5.10
Cluster analysis of meteorological states to understand the weekend-weekday ozone response in the San Francisco, CA Bay Area

- Indicates paper has been withdrawn from meeting
- Indicates an Award Winner
Wednesday, 1 February 2006: 4:30 PM
Cluster analysis of meteorological states to understand the weekend-weekday ozone response in the San Francisco, CA Bay Area
A407 (Georgia World Congress Center)
Scott Beaver, Bay Area Air Quality Management District, San Francisco, CA; and A. Palazoglu and S. Tanrikulu

Presentation PDF (189.7 kB)

A novel clustering scheme is developed for time series environmental data. The method is used to determine recurring patterns in hourly, ground-level wind observations for the San Francisco, CA Bay Area for the summer seasons 1996—2003. The ground-level patterns serve as surrogates for identifying the prevailing synoptic meteorological state. These meteorological regimes have varying potential for ozone buildup in the densely populated Bay Area. Two different wind patterns are detected that are conducive to elevated ozone levels. These two clusters have marked differences in the compositions of ozone and its precursors for weekdays versus weekends. Subregions of the study domain have different ozone sensitivity to precursor concentrations, as they have different responses to the change in emissions characteristics from the weekdays to the weekend.

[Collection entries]
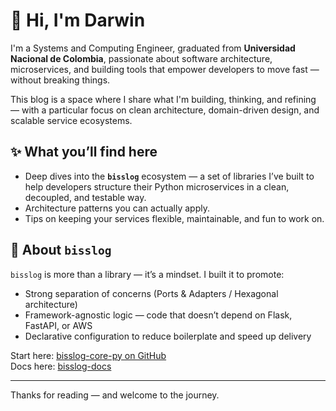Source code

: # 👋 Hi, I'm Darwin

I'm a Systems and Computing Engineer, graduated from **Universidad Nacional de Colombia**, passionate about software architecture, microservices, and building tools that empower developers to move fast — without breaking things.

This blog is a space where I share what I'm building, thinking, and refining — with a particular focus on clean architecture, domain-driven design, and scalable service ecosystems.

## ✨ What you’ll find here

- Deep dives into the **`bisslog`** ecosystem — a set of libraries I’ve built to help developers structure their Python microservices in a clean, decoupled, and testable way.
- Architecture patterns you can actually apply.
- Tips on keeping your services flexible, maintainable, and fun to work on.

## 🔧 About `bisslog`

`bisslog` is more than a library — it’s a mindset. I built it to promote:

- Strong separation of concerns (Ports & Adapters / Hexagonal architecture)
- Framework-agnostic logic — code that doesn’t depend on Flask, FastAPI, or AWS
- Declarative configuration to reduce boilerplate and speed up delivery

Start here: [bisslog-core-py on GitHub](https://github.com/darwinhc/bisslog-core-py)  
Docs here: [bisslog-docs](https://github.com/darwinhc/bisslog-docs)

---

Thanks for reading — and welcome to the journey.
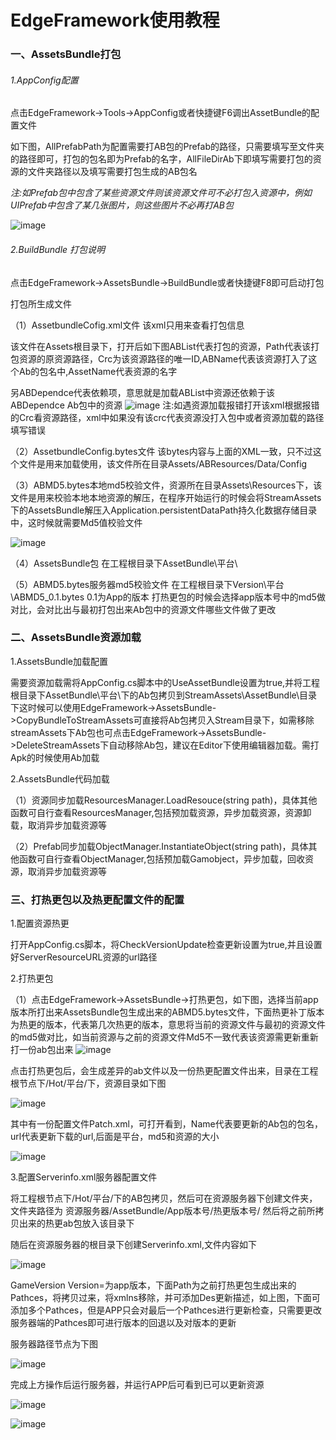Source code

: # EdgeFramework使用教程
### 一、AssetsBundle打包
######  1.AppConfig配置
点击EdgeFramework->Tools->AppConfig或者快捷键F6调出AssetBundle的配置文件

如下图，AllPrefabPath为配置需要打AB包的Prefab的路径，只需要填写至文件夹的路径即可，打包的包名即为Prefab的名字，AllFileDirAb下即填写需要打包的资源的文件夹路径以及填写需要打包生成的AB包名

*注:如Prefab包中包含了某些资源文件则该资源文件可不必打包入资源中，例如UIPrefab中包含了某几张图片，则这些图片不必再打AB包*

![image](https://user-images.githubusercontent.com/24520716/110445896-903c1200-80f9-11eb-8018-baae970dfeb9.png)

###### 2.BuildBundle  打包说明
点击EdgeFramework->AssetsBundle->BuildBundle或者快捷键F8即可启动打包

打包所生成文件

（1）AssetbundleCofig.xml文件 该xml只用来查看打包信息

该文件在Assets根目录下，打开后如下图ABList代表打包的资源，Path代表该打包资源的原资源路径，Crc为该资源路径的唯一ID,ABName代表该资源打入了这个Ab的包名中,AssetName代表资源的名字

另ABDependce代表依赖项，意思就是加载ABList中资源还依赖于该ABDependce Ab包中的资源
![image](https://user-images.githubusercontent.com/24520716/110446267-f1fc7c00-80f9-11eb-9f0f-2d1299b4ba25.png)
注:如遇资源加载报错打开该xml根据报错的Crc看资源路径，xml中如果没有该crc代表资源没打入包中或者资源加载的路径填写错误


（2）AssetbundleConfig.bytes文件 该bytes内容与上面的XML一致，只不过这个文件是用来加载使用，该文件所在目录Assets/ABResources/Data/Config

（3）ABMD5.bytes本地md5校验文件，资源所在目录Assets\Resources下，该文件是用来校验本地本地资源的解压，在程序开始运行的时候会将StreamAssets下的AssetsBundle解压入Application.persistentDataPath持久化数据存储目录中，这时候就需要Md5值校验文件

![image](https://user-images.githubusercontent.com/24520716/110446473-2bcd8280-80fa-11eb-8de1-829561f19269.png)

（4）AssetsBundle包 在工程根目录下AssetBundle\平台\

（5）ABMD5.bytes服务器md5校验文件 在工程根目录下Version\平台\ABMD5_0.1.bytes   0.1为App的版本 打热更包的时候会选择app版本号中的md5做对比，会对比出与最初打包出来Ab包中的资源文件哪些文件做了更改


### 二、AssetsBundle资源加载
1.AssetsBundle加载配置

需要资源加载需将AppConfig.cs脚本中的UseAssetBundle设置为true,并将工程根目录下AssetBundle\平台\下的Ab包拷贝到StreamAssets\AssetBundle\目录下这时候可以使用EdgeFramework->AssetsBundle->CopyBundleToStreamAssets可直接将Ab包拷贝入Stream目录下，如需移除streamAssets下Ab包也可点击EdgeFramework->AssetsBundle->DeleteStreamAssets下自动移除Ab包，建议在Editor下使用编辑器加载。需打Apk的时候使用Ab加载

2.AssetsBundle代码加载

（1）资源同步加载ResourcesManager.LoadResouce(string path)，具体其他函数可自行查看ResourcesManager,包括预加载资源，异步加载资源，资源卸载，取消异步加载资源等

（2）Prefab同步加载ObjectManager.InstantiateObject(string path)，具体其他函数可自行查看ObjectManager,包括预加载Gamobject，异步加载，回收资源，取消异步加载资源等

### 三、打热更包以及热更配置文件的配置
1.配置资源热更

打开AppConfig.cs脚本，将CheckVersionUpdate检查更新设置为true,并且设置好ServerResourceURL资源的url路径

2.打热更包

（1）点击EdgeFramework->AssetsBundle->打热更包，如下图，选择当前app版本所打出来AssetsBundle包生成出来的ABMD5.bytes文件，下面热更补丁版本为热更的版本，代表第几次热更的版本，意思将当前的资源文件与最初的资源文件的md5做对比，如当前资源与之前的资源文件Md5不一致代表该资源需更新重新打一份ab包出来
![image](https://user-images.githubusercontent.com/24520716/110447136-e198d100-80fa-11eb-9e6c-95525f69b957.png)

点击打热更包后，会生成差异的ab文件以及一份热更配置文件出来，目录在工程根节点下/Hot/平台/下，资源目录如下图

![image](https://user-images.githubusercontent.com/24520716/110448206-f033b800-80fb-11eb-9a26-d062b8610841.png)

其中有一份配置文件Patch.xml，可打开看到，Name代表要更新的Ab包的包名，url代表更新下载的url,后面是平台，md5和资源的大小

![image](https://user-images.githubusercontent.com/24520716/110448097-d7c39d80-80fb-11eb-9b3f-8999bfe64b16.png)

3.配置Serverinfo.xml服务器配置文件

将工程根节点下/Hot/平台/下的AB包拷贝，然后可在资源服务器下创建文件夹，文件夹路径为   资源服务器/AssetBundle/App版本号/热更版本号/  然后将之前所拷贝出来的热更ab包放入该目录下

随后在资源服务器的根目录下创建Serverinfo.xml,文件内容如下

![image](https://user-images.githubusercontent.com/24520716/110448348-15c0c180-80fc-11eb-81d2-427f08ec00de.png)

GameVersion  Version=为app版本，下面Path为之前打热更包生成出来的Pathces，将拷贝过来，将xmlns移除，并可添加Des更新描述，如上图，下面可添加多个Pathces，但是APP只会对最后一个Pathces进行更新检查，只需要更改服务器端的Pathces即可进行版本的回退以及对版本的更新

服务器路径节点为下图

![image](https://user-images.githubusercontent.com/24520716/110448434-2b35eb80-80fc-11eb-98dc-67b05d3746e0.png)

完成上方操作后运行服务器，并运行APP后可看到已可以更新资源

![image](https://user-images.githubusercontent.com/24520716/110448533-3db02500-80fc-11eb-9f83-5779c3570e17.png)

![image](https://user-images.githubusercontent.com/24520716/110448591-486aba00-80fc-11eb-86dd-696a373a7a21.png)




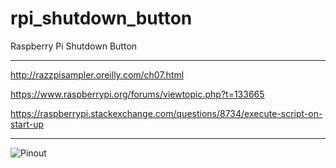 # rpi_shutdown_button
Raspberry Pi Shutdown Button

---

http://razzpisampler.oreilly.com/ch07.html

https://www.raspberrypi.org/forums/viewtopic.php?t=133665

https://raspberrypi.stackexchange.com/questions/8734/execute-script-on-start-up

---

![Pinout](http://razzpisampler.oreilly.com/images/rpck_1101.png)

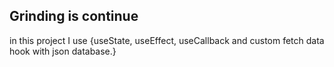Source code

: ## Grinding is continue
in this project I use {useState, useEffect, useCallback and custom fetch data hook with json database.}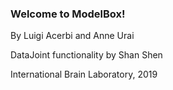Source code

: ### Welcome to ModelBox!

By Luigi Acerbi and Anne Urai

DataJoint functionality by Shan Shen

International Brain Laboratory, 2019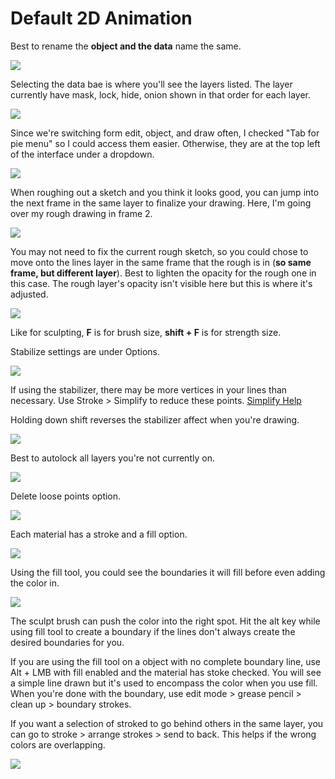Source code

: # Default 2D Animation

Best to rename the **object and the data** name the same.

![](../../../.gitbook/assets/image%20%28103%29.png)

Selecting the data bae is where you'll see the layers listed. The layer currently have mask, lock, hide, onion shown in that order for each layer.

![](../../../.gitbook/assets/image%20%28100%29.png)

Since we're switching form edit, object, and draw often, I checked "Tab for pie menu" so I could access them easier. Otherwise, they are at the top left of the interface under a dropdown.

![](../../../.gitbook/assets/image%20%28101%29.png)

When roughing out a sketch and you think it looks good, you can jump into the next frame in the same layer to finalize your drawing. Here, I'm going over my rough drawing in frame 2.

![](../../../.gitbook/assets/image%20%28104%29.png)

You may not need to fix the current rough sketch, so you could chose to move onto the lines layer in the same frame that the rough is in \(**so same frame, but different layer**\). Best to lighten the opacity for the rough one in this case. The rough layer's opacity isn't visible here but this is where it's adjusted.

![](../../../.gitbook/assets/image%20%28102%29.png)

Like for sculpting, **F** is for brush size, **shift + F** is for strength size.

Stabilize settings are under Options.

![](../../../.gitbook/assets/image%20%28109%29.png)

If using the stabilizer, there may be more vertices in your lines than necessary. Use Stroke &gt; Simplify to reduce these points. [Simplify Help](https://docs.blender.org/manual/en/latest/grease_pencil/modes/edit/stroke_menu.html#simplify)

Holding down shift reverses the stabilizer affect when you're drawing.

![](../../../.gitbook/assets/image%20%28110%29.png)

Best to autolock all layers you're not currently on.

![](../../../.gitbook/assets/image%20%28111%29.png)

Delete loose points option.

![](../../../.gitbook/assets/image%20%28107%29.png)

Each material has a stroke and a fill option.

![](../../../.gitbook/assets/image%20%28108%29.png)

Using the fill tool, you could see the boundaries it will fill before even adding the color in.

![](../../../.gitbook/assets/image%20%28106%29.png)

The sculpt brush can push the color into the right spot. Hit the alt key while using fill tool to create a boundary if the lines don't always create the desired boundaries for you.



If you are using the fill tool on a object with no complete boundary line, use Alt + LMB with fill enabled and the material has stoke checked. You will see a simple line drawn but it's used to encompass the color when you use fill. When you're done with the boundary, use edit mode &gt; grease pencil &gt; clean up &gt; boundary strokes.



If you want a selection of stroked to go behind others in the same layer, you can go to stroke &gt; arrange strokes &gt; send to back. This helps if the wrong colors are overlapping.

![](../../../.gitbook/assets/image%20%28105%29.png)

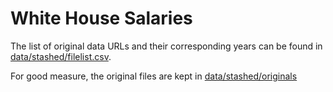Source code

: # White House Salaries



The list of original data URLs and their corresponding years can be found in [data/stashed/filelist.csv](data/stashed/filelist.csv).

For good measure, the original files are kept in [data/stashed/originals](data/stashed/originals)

#### [TASK DESCRIPTION]
Edit the conference abstract on Bay Area ozone from "Presentation PDF (189.7" to "to the weekend.", replacing "ground-level" with "surface", and write out that passage with the change. These records come from a separate source.

#### [YOUR SOLUTION]
Presentation PDF (189.7 kB)

A novel clustering scheme is developed for time series environmental data. The method is used to determine recurring patterns in hourly, surface wind observations for the San Francisco, CA Bay Area for the summer seasons 1996—2003. The surface patterns serve as surrogates for identifying the prevailing synoptic meteorological state. These meteorological regimes have varying potential for ozone buildup in the densely populated Bay Area. Two different wind patterns are detected that are conducive to elevated ozone levels. These two clusters have marked differences in the compositions of ozone and its precursors for weekdays versus weekends. Subregions of the study domain have different ozone sensitivity to precursor concentrations, as they have different responses to the change in emissions characteristics from the weekdays to the weekend.